Биплан резко взмывает вертикально вверх и, теряя скорость, плашмя несётся прямо на нас быстро увеличиваясь в размерах. Сто метров… начинает поворот вокруг своей оси, одновременно смещаясь вправо вверх (МГ уже ощутимо движется вниз)… пятьдесят метров… пройдя наивысшую точку самолётик уже поворачивается к нам брюхом, а его нос начинает опускаться к земле… ещё несколько мгновений и быстро падающий биплан скрывается из виду.

Сильный удар сотрясает МГ, самолёт бросает вправо, пилоты налегают на штурвалы, пытаясь выровнять машину, а меня ощутимо прикладывает к косяку лбом, но толстая кожа шлема смягчает последствия удара.

— Доложить обстановку. — Хрипит от напряжения командир.

МГ выравнивается, из-за двери доносятся стоны пассажиров (привязные ремни отсутствуют как класс). Переговорное устройство как-то подозрительно молчит: ни звука, ни шороха. Михеев хватается за телефонную трубку, закреплённую справа от приборной доски и дует в неё… тишина.

— Питание… наверное… отрубилось, — пытаюсь остановить кровь, которая заливает правый глаз.

— Чаганов, — кричит Журов не оборачиваясь. — бегом на пост механика у входного люка, скажи — иду на аварийную посадку.

С трудом разжимаю руки, намертво вцепившиеся в перекладину спинок кресел пилотов и прыгаю вниз, неловко отодвигаю засов и распахиваю створки кресел.

"Мужики в костюмах, вроде в порядке, бледные и серьёзные. Одного, правда выворачивает наизнанку. Шатаясь бреду по проходу и кричу, что идём на посадку, мол, занимайте свои места. Так… радист крутит настройку рации… самое нужное сейчас дело… хотя может он в шоке. Возле механика, лежащего на полу на входе, хлопочет бортпроводница. Ступня у него как-то не естественно вывернута… разрыв связок"?

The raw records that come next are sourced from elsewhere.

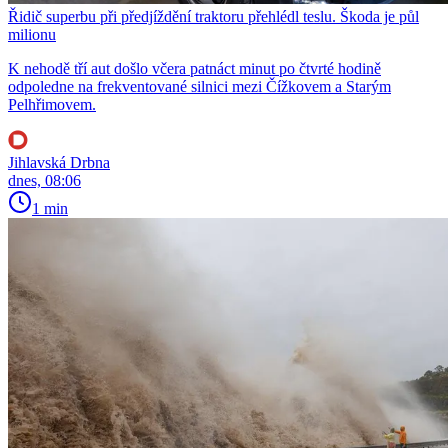
Řidič superbu při předjíždění traktoru přehlédl teslu. Škoda je půl
milionu
K nehodě tří aut došlo včera patnáct minut po čtvrté hodině
odpoledne na frekventované silnici mezi Čížkovem a Starým
Pelhřimovem.
Jihlavská Drbna
dnes, 08:06
1 min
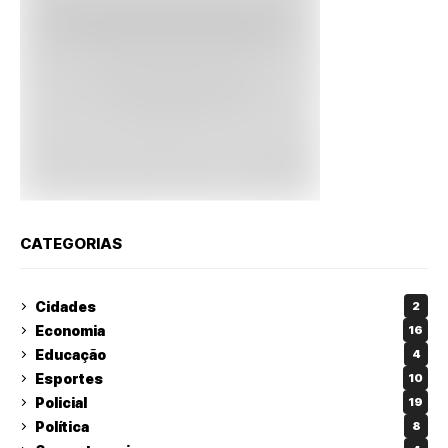
CATEGORIAS
Cidades
2
Economia
16
Educação
4
Esportes
10
Policial
19
Política
8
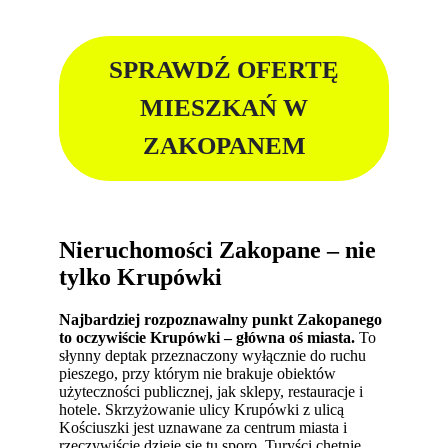
SPRAWDŹ OFERTĘ
MIESZKAŃ W
ZAKOPANEM
Nieruchomości Zakopane
–
nie
tylko Krupówki
Najbardziej rozpoznawalny punkt Zakopanego
to oczywiście Krupówki – główna oś miasta.
To
słynny deptak przeznaczony wyłącznie do ruchu
pieszego, przy którym nie brakuje obiektów
użyteczności publicznej, jak sklepy, restauracje i
hotele. Skrzyżowanie ulicy Krupówki z ulicą
Kościuszki jest uznawane za centrum miasta i
rzeczywiście dzieje się tu sporo. Turyści chętnie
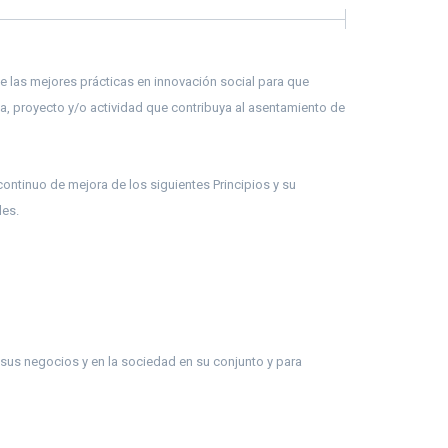
de las mejores prácticas en innovación social para que
idea, proyecto y/o actividad que contribuya al asentamiento de
ontinuo de mejora de los siguientes Principios y su
les.
 sus negocios y en la sociedad en su conjunto y para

Вместе поднимаем его и усаживаем в ближайшее кресло в пассажирском салоне.

— Там, в правом крыле, — стонет механик. — Власов — моторист, помоги ему…

"Голова, вроде, уже не кружится… открываю дверь, на которую указывает пострадавший. Сверху сквозь маленькие оконца падает свет, тускло освещая узкий проход, ведущий вглубь крыла. Я медленно продвигаюсь по нему, страхуясь от внезапных толчков расставленными в стороны руками… Высота прохода ощутимо уменьшается, начинаю пригибаться… В нос ударил резкий запах бензина… Слева нестерпимый рёв двигателей, сильные вибрации"…

Подхожу к двери поста моториста…… тяну ручку на себя. Яркий солнечный свет слепит глаза. В узкой тесной кабинке приборная доска залита кровью, а тело моториста скрючилось на полу под сиденьем. Пульс прощупывается. Поднимаюсь на цыпочках под самый купол застеклённой кабины. Все три двигателя выглядят целыми, винты крутятся, а вот дальше что-то не так: конец крыла будто обрезан ножом (крылья МГ были разборными на поперечные секции разной длины от полуметра до 4-х с половиной), на некоторых оставшихся секциях проглядывает скелет: отсутствуют листы гофрированной обшивки.

"Земля уже совсем близко, высота — метров сто".

Хватаю моториста под мышки и, не обращая внимания на его стоны, напрягая все свои силы, боком тащу того в обратном направлении. В изнеможении валюсь на пол поверх входного люка, рядом — раненый, в то же мгновение нас бросает вбок и мы летим навстречу с металлической переборкой отсека.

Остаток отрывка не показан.